It was a bloody Friday across three continents as terrorists strike crowded spots in France, Tunisia and Kuwait leaving a trail of death and destruction and giving rise to new fears over the spread of jihadists.
At least 63 people were feared dead in the terror attacks at these places which occurred almost at the same time and the involvement of the Islamic State which occupies a huge terriory in Iraq and Syria is suspected in these coordinated action spread across three continents.
An unidentified gang stormed a US-owned chemical factory near Lyon, decapitated one person and tried to blow up the plant.
While gunmen indulged in a shooting spree at a Tunisian beach resort killing at least 27 people, according to officials who also said one of the attackers were killed by the security forces.
In the third incident, as suicide bomb went off in a Shiite mosque in Kuwait city during Friday prayers and this terror strike was owned by the Islamic State.
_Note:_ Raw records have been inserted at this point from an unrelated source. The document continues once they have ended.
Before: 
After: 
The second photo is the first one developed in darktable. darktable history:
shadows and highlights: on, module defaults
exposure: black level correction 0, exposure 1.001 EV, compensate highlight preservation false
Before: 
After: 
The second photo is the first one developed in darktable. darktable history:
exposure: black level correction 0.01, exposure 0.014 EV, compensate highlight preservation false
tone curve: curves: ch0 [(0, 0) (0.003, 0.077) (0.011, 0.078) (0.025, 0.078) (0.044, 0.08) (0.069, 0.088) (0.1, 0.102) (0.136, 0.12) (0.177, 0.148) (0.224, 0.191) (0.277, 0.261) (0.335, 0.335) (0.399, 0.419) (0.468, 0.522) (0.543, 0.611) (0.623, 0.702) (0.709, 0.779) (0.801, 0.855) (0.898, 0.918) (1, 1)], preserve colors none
The powerful bomb led to a huge ball of smoke and the dead and wounded were all scattered on the mosque hall, according to witnesses and videos posted on the web.
It is confirmed that at least 24 people had been killed and wounded in the assault on Shiite mosque which has given rise to an extraordinary situation in Kuwait as it was seen as a deliberate attempt to incite strife between the Shiites and Sunnis.
While there were no immediate pointers that all the three terror strikes were coordinated, they, however, occurred at almost the same time after the Islamic State called for such daring acts during the Muslim holy month of Ramadan.
“It appears to be an effort to launch and inspire a wave of attacks across three continents, reminiscent of Al Qaeda’s simultaneous multiple attacks of the past,” said Bruce O. Riedel, a former C.I.A. officer who is a counterterrorism expert at the Brookings Institution in Washington.
“The Kuwait operation is especially dangerous, as this is ISIS’ first operation in a gulf state,” Mr. Riedel said in an email. “The others will be deeply alarmed.”
While investigations continued in each of the countries, the quick succession of the attacks raised the possibility that the Islamic State, which has seized control of territory in Iraq and Syria, has successfully inspired sympathisers to plan and carry out attacks in their own countries.